Thursday, February 9, 2023

A Republic No More?

 

 A Republic No More?

Published in Marietta Daily Journal (GA), Jan. 7, 2023

            At least three or four friends have asked why this column space gives more attention to national issues than to local and state issues. Theirs is a good question. The assumption behind it, however, is a bit faulty. If I’m judging their question correctly, it assumes that local issues affect our lives as deeply as do the national issues.

            That assumption would be tenable if our nation were still a true federal system and the Tenth Amendment were still heeded, but neither is the case. Every year America drifts – yea, gallops – further away from republicanism (small “r”), and closer to statism or nationalism, that is, to a strong, overarching centralist system of government. Our founders and the ragtag army of farmers and laborers they inspired to fight for freedom from the world’s mightiest empire must be stirring in their graves.

Ironically, those who oppose our lurch from federalism to nationalism are often called “nationalists” even though they are trying to uphold the constitutional federal system of “a more perfect union” of individual states. Show your patriotism these days, get excited on July 4, wave Old Glory, defend the military, or contend for borders and you’re a “nationalist,” probably even a Nazi or a Fascist. But no, if words and terms mean anything, the nation’s Leftists are the “nationalists.” In other words, they are the ones who decry localism/republicanism and push socialistic measures that destroy it.

To what measures do I refer? Every measure that President Biden has put forth or made law since the day of his inauguration. Consider the $1.7 trillion Omnibus Bill passed recently by Congress and signed by Mr. Biden. How many members of Congress do you suspect read the 4,155-page bill during the 4-day period between its introduction and the vote? We call it a bill, but it’s actually thousands of bills packaged together, consequently the tag “Omnibus.” The package is filled with hundreds of references and cross-references to previous laws that would drive even an English professor crazy.

 Surprisingly, CNN’s Jonathan Wolf said, “Nobody really knows what’s in it.” Among provisions that have nothing to do with funding the government, we find one that gives $11 million to “LGBQT Projects” at San Diego Community College. Some of the pork in the bill evokes laughter: a provision for a chauffeur for the IRS Commissioner.  As the New York Post put it, “What’s another $1.7 trillion when you’ve taken the national debt to $31.4 trillion?”

Don’t think that Republicans didn’t contribute to this yearly year-end shenanigan. Retiring Alabama Sen. Richard Shelby got his Democrat buddies to inject $656 million including $35 million for a small Alabama college and $100 million for a bridge.
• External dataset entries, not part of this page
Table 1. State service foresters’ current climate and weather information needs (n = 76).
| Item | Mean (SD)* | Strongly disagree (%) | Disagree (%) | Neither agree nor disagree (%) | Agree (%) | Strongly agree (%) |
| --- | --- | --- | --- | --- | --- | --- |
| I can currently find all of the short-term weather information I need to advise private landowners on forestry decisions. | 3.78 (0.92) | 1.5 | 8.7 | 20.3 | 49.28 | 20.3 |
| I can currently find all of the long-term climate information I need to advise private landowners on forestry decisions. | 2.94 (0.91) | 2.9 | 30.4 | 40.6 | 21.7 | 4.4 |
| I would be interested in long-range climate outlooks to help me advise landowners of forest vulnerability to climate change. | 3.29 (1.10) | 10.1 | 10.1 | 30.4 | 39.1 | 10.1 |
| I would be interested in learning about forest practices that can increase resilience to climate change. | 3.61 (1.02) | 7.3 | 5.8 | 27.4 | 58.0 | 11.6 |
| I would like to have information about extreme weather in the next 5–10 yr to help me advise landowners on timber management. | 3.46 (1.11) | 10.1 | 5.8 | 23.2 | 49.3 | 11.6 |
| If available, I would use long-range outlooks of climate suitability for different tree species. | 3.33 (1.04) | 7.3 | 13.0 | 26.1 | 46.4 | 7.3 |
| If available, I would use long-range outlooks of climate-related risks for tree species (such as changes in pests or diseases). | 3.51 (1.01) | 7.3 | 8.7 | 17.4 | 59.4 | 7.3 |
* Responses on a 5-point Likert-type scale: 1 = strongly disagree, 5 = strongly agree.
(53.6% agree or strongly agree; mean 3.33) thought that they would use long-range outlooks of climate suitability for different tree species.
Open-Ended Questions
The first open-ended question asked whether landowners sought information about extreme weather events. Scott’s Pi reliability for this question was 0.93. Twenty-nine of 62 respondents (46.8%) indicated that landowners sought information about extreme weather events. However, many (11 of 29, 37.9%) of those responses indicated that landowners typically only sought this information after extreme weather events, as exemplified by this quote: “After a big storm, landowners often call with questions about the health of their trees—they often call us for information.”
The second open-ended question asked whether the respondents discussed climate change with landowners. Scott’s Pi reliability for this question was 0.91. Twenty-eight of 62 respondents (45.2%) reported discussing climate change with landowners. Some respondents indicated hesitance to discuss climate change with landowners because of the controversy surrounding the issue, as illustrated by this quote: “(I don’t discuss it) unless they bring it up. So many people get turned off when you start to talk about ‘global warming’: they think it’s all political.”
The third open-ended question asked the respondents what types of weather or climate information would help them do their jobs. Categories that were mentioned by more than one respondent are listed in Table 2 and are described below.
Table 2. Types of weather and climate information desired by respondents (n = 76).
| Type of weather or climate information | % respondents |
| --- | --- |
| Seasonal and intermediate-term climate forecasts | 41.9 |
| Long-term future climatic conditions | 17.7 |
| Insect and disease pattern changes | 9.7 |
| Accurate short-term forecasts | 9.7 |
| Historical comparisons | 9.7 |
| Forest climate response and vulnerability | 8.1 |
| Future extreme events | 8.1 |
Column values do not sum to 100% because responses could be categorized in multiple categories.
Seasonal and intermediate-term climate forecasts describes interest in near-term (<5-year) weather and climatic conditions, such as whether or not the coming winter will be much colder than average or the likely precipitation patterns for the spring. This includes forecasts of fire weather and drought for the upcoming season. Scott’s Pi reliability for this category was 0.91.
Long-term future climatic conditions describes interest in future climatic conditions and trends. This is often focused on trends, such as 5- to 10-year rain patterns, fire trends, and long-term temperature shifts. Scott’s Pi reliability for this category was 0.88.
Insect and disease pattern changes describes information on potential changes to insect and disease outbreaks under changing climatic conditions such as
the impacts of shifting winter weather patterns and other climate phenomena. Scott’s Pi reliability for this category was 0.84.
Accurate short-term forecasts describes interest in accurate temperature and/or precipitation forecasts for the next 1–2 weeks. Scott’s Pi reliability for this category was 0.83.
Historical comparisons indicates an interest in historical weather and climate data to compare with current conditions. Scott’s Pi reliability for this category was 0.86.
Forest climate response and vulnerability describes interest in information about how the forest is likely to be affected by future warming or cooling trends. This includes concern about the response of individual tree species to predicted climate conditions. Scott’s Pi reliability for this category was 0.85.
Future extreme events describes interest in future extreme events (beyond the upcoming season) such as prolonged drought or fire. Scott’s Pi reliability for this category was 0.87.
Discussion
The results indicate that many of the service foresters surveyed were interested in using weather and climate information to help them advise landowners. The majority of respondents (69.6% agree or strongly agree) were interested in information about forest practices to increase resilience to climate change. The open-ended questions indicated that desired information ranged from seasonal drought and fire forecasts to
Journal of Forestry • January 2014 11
Retiring ultra-conservative Senator Jim Inhofe of Oklahoma also leaves D.C. this week with half a billion that includes $40 million for a Tulsa airport. Sen. Tom Cotton of Arkansas isn’t retiring but he voted for the bill. Tom Cotton?? 
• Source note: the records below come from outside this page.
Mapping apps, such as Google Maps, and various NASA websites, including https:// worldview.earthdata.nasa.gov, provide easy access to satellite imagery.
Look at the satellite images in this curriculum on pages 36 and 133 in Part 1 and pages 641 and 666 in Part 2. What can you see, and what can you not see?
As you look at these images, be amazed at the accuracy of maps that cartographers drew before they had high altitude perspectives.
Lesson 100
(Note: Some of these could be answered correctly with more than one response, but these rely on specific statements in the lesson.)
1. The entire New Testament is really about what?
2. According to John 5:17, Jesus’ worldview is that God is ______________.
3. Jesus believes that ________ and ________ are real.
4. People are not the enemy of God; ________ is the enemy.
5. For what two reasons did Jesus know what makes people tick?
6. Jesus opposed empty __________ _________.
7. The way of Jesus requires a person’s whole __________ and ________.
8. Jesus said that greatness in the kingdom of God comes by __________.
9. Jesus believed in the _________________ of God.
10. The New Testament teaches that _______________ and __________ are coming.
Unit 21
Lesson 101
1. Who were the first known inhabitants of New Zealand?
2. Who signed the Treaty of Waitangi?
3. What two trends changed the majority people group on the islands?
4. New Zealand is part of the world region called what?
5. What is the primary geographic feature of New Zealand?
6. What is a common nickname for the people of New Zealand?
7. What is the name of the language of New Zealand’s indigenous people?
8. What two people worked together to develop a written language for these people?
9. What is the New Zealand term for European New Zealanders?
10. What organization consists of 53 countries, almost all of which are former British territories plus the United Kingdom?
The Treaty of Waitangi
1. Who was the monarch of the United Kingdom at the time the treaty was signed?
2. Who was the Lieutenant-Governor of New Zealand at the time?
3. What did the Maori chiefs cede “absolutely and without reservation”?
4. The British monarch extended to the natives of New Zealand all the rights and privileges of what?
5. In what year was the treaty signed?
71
Local taxes, public schools, roads, law enforcement, infrastructure and such are very important, even necessary for citizens to prosper and for local communities to be functional. But the actions of Congress are more far-reaching and have more potential for curtailing liberty. Judiciary power that imbalances the other two branches of government, attempts to pack the Supreme Court, efforts to do away with the Electoral College, and crazy laws that re-define male and female are all far weightier than the practical services provided by local governments. Because of proximity, city, county, and state governments are more easily held accountable than are our U.S. Representatives and Senators. Most citizens are simply too busy to know what’s happening to them via the actions of Congress. This must change if centralism is to be abated and republicanism is to be restored, else Professor Victor Davis Hanson’s concept of “the dying citizen” will continue to move closer and closer to reality.

The excesses of the Department of Justice and the FBI (seizing and arresting prominent citizens in the dead of night; hiring 87,000 more FBI agents), the proposal of student loan debt forgiveness (a vote-getter if there ever was one), and talk of reparations (how much will Oprah get?), are all reasons to ponder how we ever strayed from limited government to governmental largess and tyranny.
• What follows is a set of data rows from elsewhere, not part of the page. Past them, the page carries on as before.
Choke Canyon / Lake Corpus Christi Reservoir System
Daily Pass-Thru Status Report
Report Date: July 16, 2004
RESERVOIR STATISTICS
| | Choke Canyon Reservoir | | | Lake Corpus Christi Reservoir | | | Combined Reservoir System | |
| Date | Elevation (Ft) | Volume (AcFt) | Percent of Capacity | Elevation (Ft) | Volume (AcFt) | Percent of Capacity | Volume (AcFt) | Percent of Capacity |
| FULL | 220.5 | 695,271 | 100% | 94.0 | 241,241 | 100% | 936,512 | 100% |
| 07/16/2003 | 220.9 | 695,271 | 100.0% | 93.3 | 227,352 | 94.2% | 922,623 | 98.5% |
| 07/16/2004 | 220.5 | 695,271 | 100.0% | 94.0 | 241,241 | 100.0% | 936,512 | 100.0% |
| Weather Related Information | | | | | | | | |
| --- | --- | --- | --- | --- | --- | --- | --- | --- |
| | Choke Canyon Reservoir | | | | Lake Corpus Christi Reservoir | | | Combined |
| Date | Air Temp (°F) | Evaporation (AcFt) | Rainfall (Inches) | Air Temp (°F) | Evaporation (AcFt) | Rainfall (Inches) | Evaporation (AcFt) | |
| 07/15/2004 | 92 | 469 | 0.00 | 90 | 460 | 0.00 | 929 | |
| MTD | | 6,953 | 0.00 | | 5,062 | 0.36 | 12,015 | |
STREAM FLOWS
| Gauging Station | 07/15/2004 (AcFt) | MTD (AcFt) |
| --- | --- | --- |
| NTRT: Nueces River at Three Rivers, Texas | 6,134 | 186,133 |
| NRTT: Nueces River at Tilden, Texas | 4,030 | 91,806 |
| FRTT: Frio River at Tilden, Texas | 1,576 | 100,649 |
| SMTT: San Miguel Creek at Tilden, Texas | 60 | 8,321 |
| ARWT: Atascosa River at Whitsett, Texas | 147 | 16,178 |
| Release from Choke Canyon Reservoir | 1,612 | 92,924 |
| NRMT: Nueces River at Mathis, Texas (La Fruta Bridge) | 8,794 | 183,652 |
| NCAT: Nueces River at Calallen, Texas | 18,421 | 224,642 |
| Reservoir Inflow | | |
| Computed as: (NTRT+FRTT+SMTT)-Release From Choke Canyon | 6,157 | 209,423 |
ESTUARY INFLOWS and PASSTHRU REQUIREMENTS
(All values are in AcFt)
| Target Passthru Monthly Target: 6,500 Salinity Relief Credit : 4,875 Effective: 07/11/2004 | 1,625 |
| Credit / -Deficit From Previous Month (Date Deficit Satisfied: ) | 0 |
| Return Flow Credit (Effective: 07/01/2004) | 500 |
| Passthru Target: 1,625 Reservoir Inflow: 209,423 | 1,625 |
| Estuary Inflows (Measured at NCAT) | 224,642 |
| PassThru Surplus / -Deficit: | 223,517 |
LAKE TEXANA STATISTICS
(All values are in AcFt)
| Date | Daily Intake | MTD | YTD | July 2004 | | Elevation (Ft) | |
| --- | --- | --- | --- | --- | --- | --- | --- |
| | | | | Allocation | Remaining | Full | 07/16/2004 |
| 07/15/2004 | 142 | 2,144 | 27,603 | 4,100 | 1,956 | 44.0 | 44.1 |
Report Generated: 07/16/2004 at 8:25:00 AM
The whole business indicates how fast we are moving from Topeka to D.C., from Main Street to Wall Street, and from good ole frugality to outrageous, flagrant spending. And it’s all because we now view our national government as our sugar daddy. That’s not a republic form of government. It’s a damnable welfare state, the likes of which Home Depot co-founder Bernie Marcus says is the cause of our “increasingly lazy and fat labor force.”